Effect of hyperthermia on uptake and cytotoxicity of cisplatin in cultured murine mammary carcinoma cells.

The cytotoxicity of cisplatin, applied alone or in combination with hyperthermia, to mouse mammary adenocarcinoma cells (M8013S) was studied with the cells either treated in medium [Eagle's minimum essential medium (MEM), supplemented with 10% foetal bovine serum, 100 IU/ml penicillin, 200 mM glutamine and 0.35 g/l NaHCO(3)] or in Hank's balanced salt solution (HBSS) without serum. To study the role of platinum uptake by the M8013 cells in cytotoxicity, uptake was determined under conditions similar to those used in the survival experiments. Our results show that hyperthermia (30 min at 43 degrees C) enhances the toxicity of cisplatin.
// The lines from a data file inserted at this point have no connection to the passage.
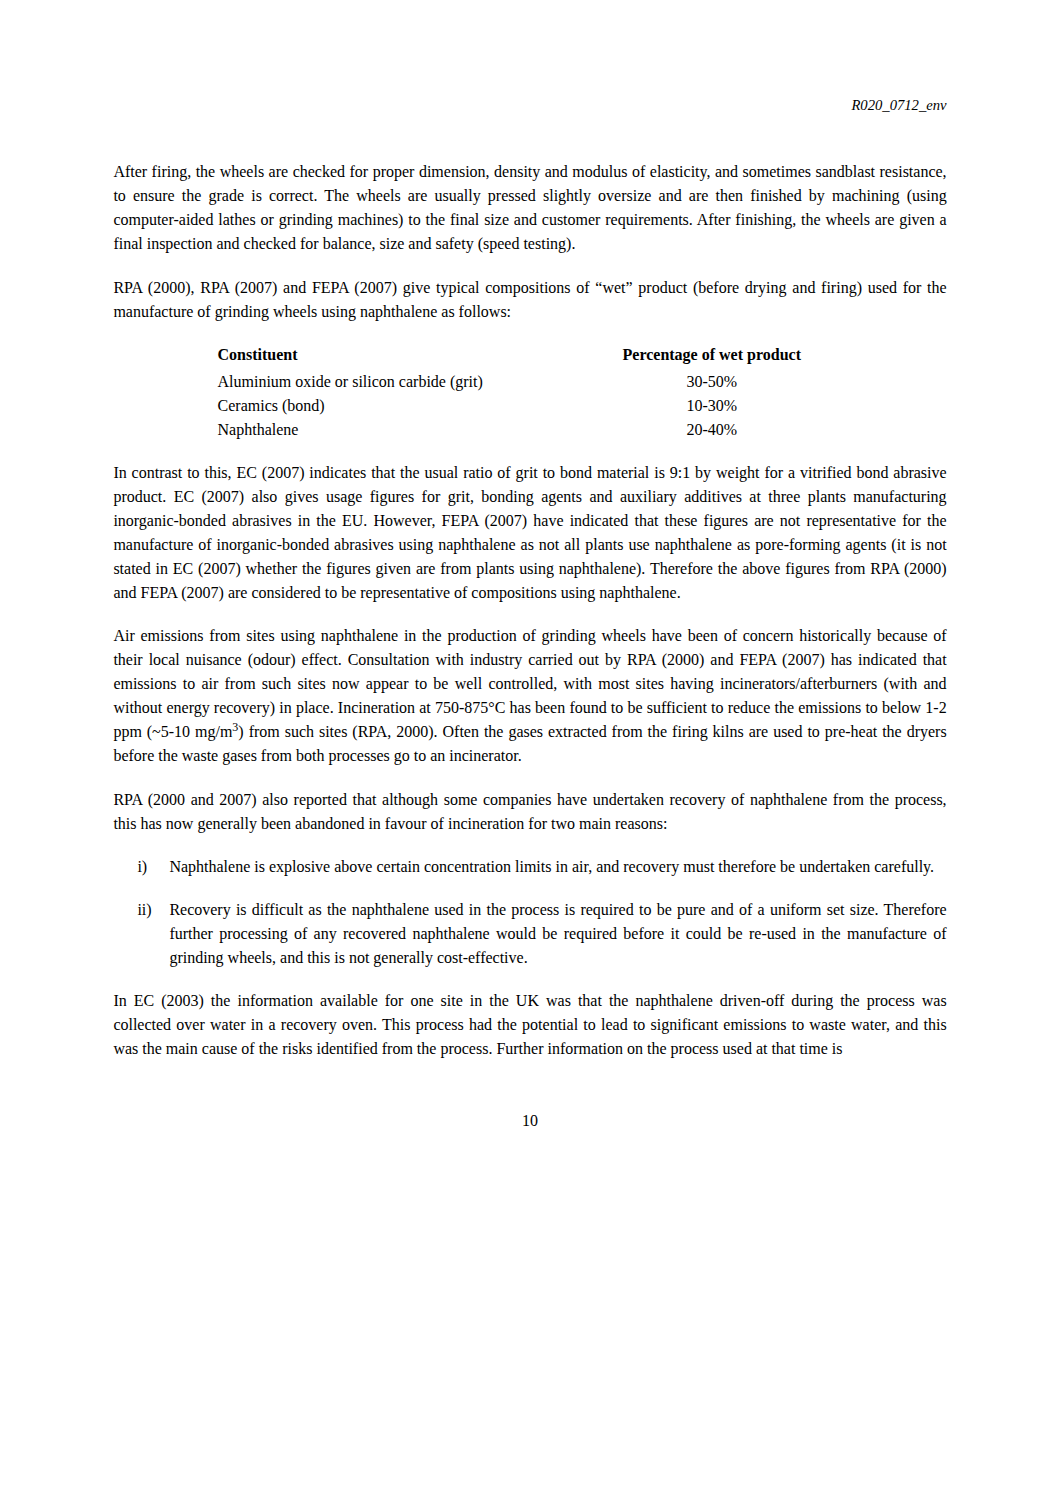R020_0712_env
After firing, the wheels are checked for proper dimension, density and modulus of elasticity, and sometimes sandblast resistance, to ensure the grade is correct. The wheels are usually pressed slightly oversize and are then finished by machining (using computer-aided lathes or grinding machines) to the final size and customer requirements. After finishing, the wheels are given a final inspection and checked for balance, size and safety (speed testing).
RPA (2000), RPA (2007) and FEPA (2007) give typical compositions of “wet” product (before drying and firing) used for the manufacture of grinding wheels using naphthalene as follows:
| Constituent | Percentage of wet product |
| --- | --- |
| Aluminium oxide or silicon carbide (grit) | 30-50% |
| Ceramics (bond) | 10-30% |
| Naphthalene | 20-40% |
In contrast to this, EC (2007) indicates that the usual ratio of grit to bond material is 9:1 by weight for a vitrified bond abrasive product. EC (2007) also gives usage figures for grit, bonding agents and auxiliary additives at three plants manufacturing inorganic-bonded abrasives in the EU. However, FEPA (2007) have indicated that these figures are not representative for the manufacture of inorganic-bonded abrasives using naphthalene as not all plants use naphthalene as pore-forming agents (it is not stated in EC (2007) whether the figures given are from plants using naphthalene). Therefore the above figures from RPA (2000) and FEPA (2007) are considered to be representative of compositions using naphthalene.
Air emissions from sites using naphthalene in the production of grinding wheels have been of concern historically because of their local nuisance (odour) effect. Consultation with industry carried out by RPA (2000) and FEPA (2007) has indicated that emissions to air from such sites now appear to be well controlled, with most sites having incinerators/afterburners (with and without energy recovery) in place. Incineration at 750-875°C has been found to be sufficient to reduce the emissions to below 1-2 ppm (~5-10 mg/m3) from such sites (RPA, 2000). Often the gases extracted from the firing kilns are used to pre-heat the dryers before the waste gases from both processes go to an incinerator.
RPA (2000 and 2007) also reported that although some companies have undertaken recovery of naphthalene from the process, this has now generally been abandoned in favour of incineration for two main reasons:
i) Naphthalene is explosive above certain concentration limits in air, and recovery must therefore be undertaken carefully.
ii) Recovery is difficult as the naphthalene used in the process is required to be pure and of a uniform set size. Therefore further processing of any recovered naphthalene would be required before it could be re-used in the manufacture of grinding wheels, and this is not generally cost-effective.
In EC (2003) the information available for one site in the UK was that the naphthalene driven-off during the process was collected over water in a recovery oven. This process had the potential to lead to significant emissions to waste water, and this was the main cause of the risks identified from the process. Further information on the process used at that time is
10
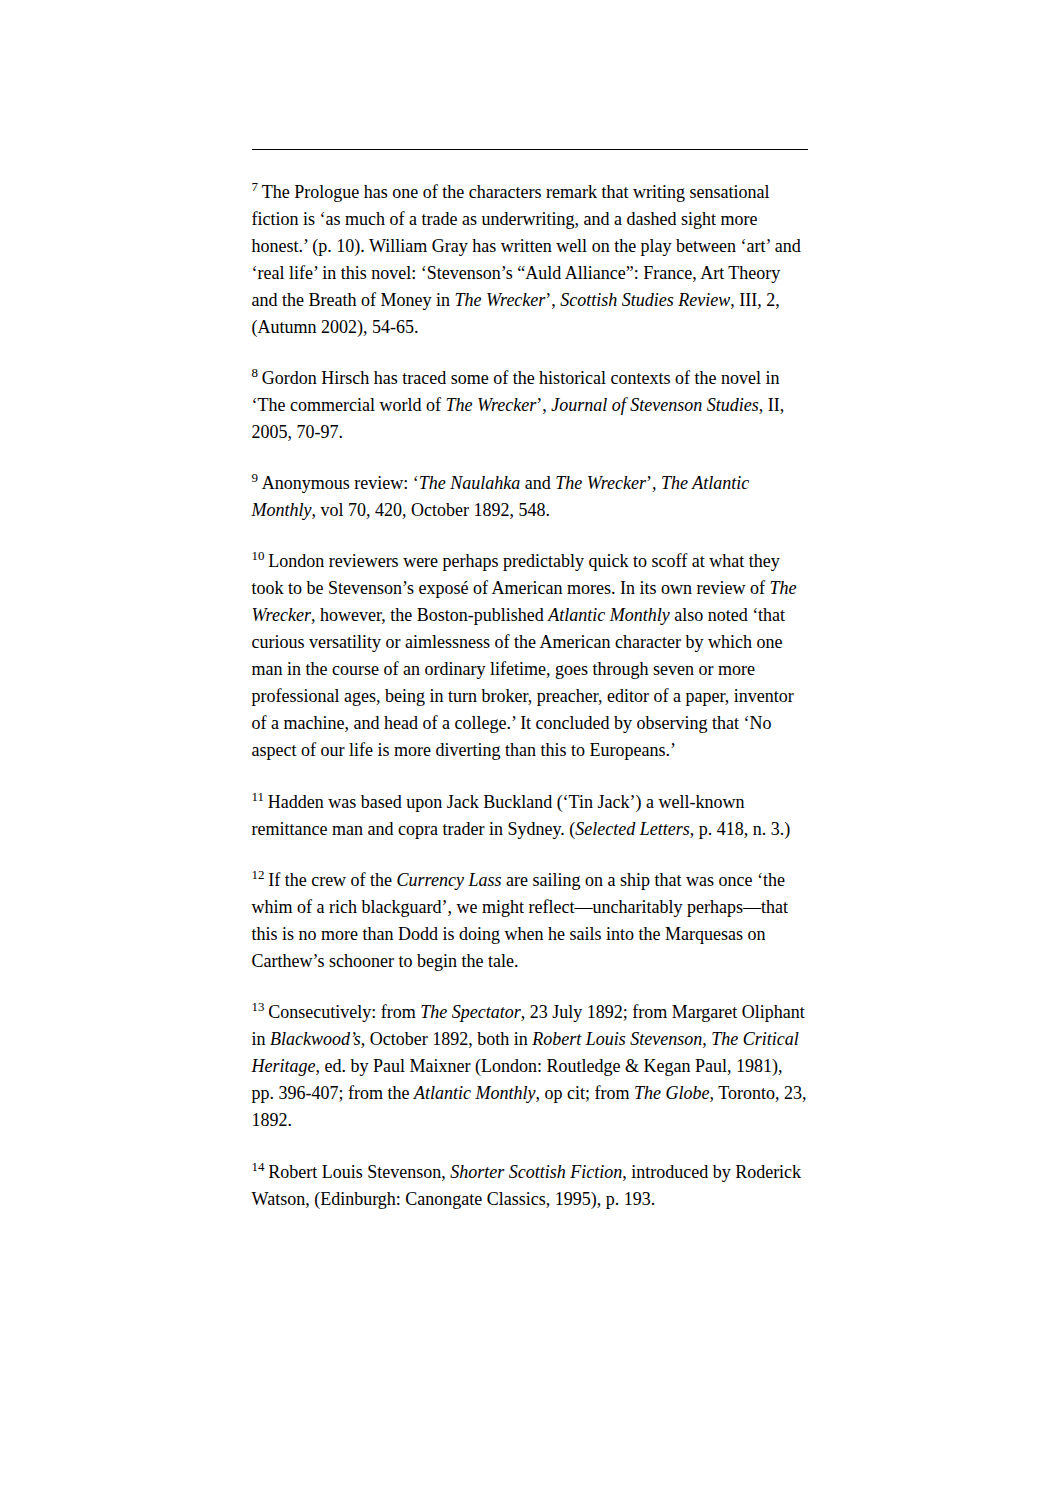7The Prologue has one of the characters remark that writing sensational fiction is ‘as much of a trade as underwriting, and a dashed sight more honest.’ (p. 10). William Gray has written well on the play between ‘art’ and ‘real life’ in this novel: ‘Stevenson’s “Auld Alliance”: France, Art Theory and the Breath of Money in The Wrecker’, Scottish Studies Review, III, 2, (Autumn 2002), 54-65.
8Gordon Hirsch has traced some of the historical contexts of the novel in ‘The commercial world of The Wrecker’, Journal of Stevenson Studies, II, 2005, 70-97.
9Anonymous review: ‘The Naulahka and The Wrecker’, The Atlantic Monthly, vol 70, 420, October 1892, 548.
10London reviewers were perhaps predictably quick to scoff at what they took to be Stevenson’s exposé of American mores. In its own review of The Wrecker, however, the Boston-published Atlantic Monthly also noted ‘that curious versatility or aimlessness of the American character by which one man in the course of an ordinary lifetime, goes through seven or more professional ages, being in turn broker, preacher, editor of a paper, inventor of a machine, and head of a college.’ It concluded by observing that ‘No aspect of our life is more diverting than this to Europeans.’
11Hadden was based upon Jack Buckland (‘Tin Jack’) a well-known remittance man and copra trader in Sydney. (Selected Letters, p. 418, n. 3.)
12If the crew of the Currency Lass are sailing on a ship that was once ‘the whim of a rich blackguard’, we might reflect—uncharitably perhaps—that this is no more than Dodd is doing when he sails into the Marquesas on Carthew’s schooner to begin the tale.
13Consecutively: from The Spectator, 23 July 1892; from Margaret Oliphant in Blackwood’s, October 1892, both in Robert Louis Stevenson, The Critical Heritage, ed. by Paul Maixner (London: Routledge & Kegan Paul, 1981), pp. 396-407; from the Atlantic Monthly, op cit; from The Globe, Toronto, 23, 1892.
14Robert Louis Stevenson, Shorter Scottish Fiction, introduced by Roderick Watson, (Edinburgh: Canongate Classics, 1995), p. 193.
Enhanced toxicity by heat treatment is not observed with the cells in HBSS. The thermal enhancement of effects of cisplatin to cells in MEM with serum is clearly related to an enhanced uptake of cisplatin. A novel observation is that in order to obtain a considerable thermal enhancement of the cytotoxic effect of cisplatin, the exposure of the cells to the drug is required not only during the hyperthermic treatment but the exposure has to be maintained for at least 2 h after hyperthermia. These same conditions are also required for enhanced uptake of cisplatin. The present results may indicate that cisplatin has to be bound to some serum component in order to facilitate an 'active' uptake. Hyperthermia leads to a considerable intracellular accumulation of cisplatin, relative to the extracellular concentration. This accumulation takes place during exposure to cisplatin but after heat treatment.[1]

References

  1. Effect of hyperthermia on uptake and cytotoxicity of cisplatin in cultured murine mammary carcinoma cells. Haveman, J., Bergs, J.W., Franken, N.A., van Bree, C., Stalpers, L.J. Oncol. Rep. (2005) [Pubmed]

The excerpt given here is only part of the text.